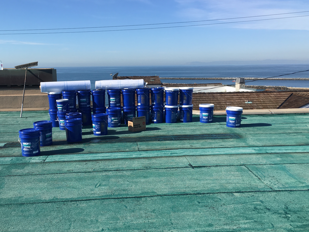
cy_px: 127
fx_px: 330
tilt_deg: -10.3
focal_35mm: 37
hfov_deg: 49.9
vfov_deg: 38.6
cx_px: 130
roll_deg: +0.4
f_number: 2.2
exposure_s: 1/1508
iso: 25
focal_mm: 4.15
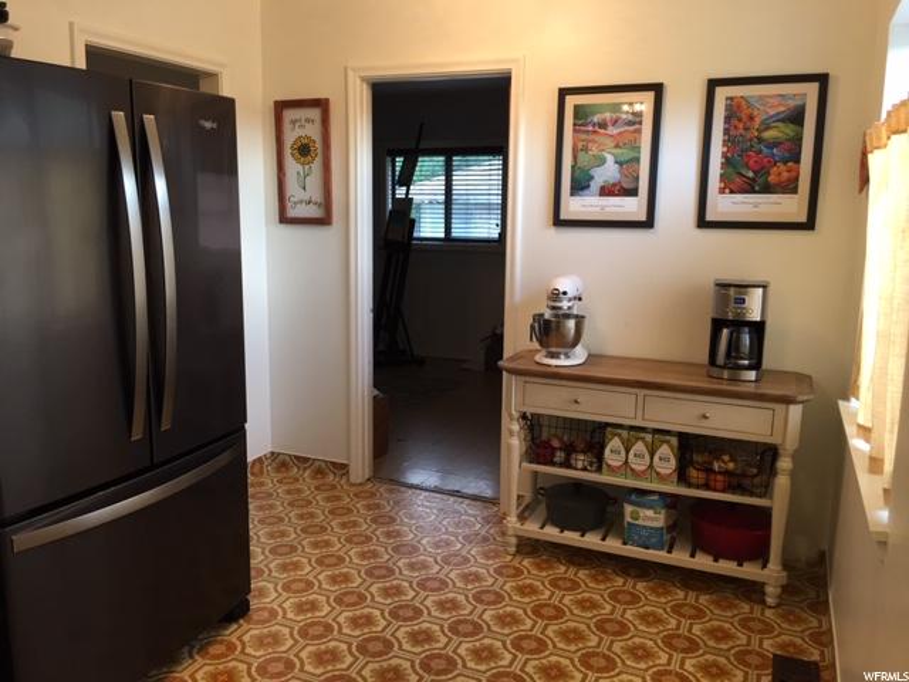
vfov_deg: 48.2
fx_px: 762
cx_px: 454
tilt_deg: -9.0
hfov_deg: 61.7
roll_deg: -0.8
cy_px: 341
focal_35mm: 29
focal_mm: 4.15
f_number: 2.2
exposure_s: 1/30
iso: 64
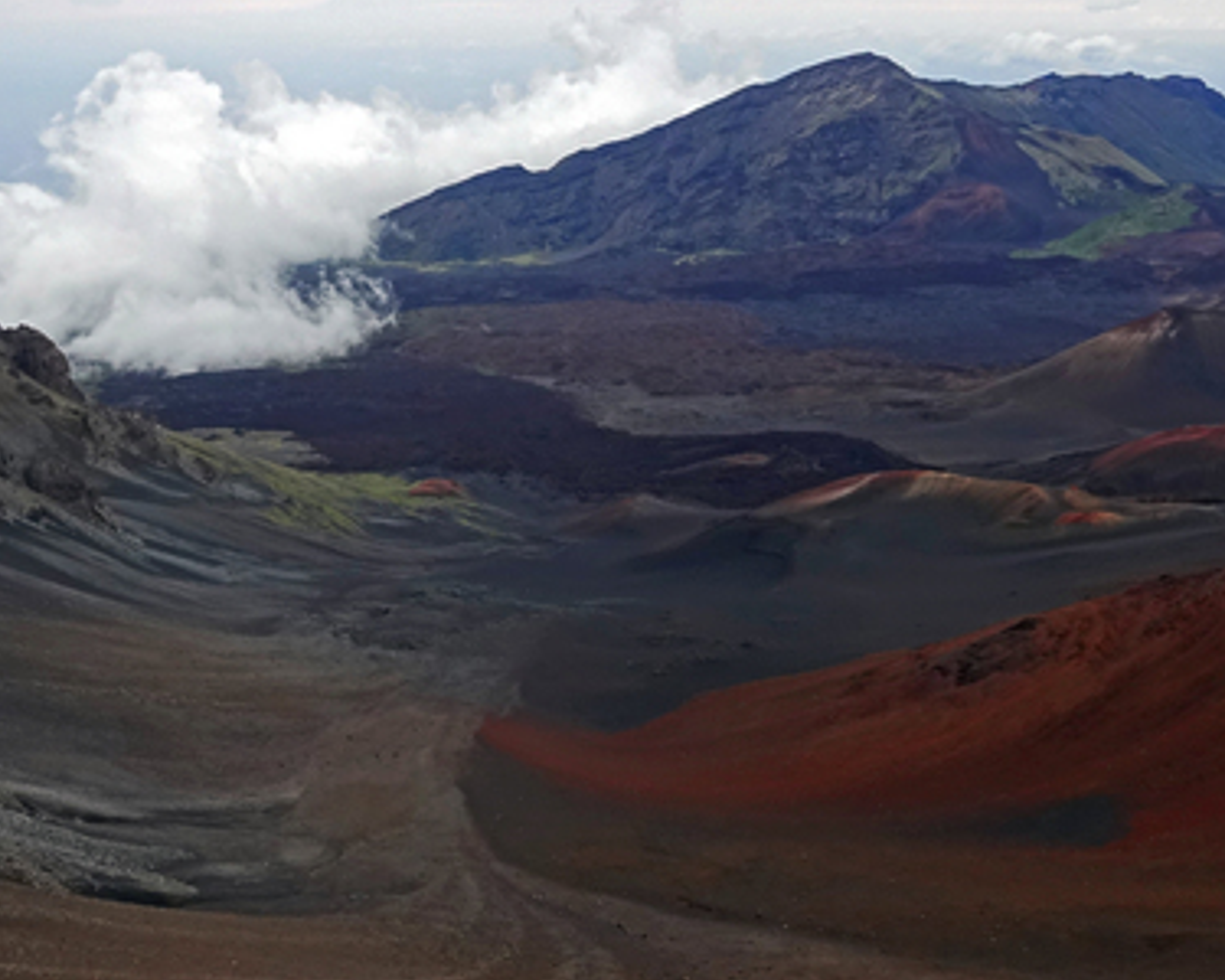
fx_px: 2030
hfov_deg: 33.6
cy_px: 599
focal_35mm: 56
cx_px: 585
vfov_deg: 27.1
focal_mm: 14.65
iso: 800
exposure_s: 1/60
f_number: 8
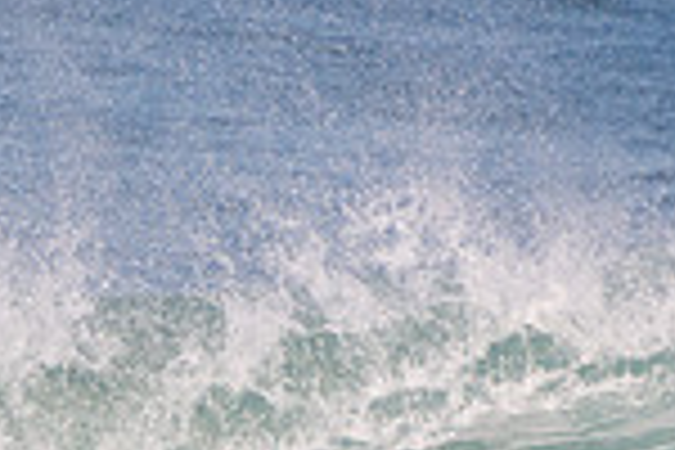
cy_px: 605
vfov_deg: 0.6
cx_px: 36
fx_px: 43478
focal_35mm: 2319
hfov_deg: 0.9
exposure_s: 1/1250
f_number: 5.6
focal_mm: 400
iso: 180
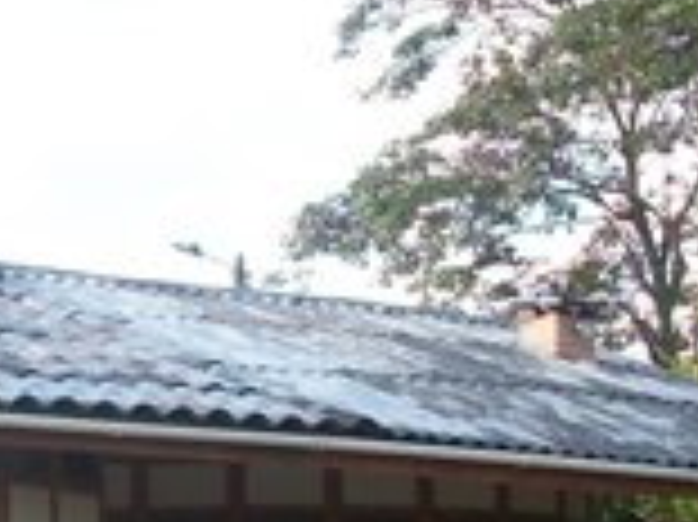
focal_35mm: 132
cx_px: 50
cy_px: 468
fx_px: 2660
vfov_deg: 11.2
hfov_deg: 14.8
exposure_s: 1/500
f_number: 2.9
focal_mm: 5.7
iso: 80
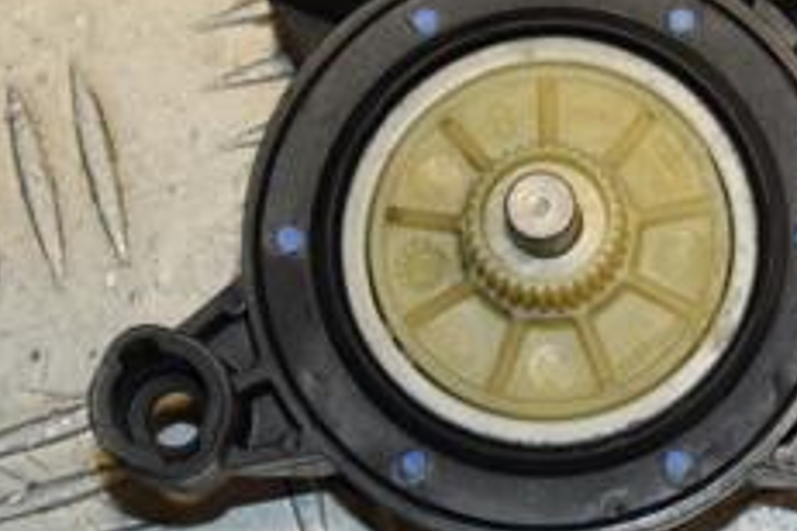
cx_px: 835
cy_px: 38
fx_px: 4140
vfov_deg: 7.3
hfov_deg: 10.9
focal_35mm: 187
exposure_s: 1/200
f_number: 7.1
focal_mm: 48
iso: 800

#####

The task -
Write the listing above out again exactly, but not the images it holds.

Response area -
cy_px: 127
fx_px: 330
tilt_deg: -10.3
focal_35mm: 37
hfov_deg: 49.9
vfov_deg: 38.6
cx_px: 130
roll_deg: +0.4
f_number: 2.2
exposure_s: 1/1508
iso: 25
focal_mm: 4.15
vfov_deg: 48.2
fx_px: 762
cx_px: 454
tilt_deg: -9.0
hfov_deg: 61.7
roll_deg: -0.8
cy_px: 341
focal_35mm: 29
focal_mm: 4.15
f_number: 2.2
exposure_s: 1/30
iso: 64
fx_px: 2030
hfov_deg: 33.6
cy_px: 599
focal_35mm: 56
cx_px: 585
vfov_deg: 27.1
focal_mm: 14.65
iso: 800
exposure_s: 1/60
f_number: 8
cy_px: 605
vfov_deg: 0.6
cx_px: 36
fx_px: 43478
focal_35mm: 2319
hfov_deg: 0.9
exposure_s: 1/1250
f_number: 5.6
focal_mm: 400
iso: 180
focal_35mm: 132
cx_px: 50
cy_px: 468
fx_px: 2660
vfov_deg: 11.2
hfov_deg: 14.8
exposure_s: 1/500
f_number: 2.9
focal_mm: 5.7
iso: 80
cx_px: 835
cy_px: 38
fx_px: 4140
vfov_deg: 7.3
hfov_deg: 10.9
focal_35mm: 187
exposure_s: 1/200
f_number: 7.1
focal_mm: 48
iso: 800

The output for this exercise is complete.